=== Section Start ===
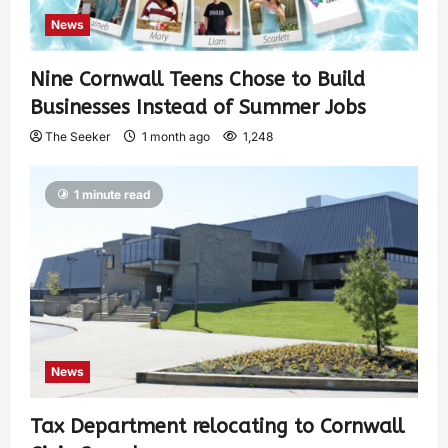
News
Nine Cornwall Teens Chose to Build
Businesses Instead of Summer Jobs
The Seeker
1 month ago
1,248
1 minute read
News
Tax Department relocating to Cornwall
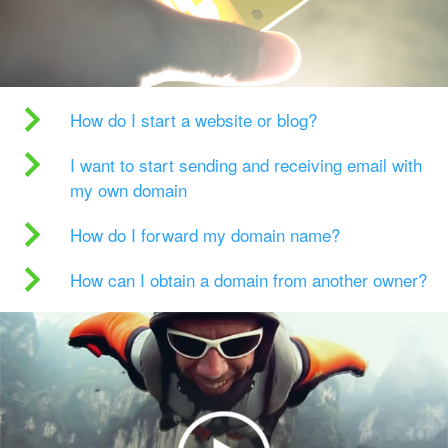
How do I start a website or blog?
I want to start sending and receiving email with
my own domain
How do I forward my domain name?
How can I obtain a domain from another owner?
=== Section End ===
=== Section Start ===
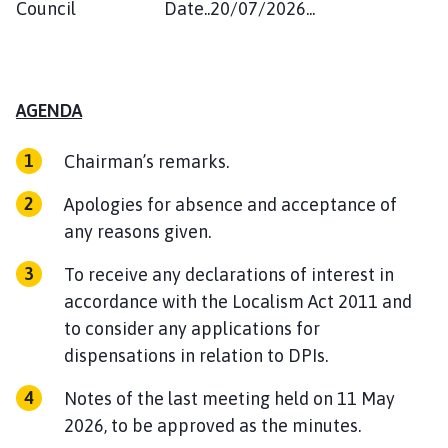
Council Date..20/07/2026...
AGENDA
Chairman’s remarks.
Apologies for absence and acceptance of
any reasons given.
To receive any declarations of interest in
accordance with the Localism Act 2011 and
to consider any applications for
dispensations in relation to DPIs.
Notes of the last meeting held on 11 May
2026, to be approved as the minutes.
=== Section End ===
In the data, change "dispensations" to "exemptions" in everything from the line containing "Council Date..20/07/2026..." down to the line containing "dispensations in relation to DPIs.", leaving all else as it is. Give back only those lines.

### ANSWER BOX
Council Date..20/07/2026...
AGENDA
Chairman’s remarks.
Apologies for absence and acceptance of
any reasons given.
To receive any declarations of interest in
accordance with the Localism Act 2011 and
to consider any applications for
exemptions in relation to DPIs.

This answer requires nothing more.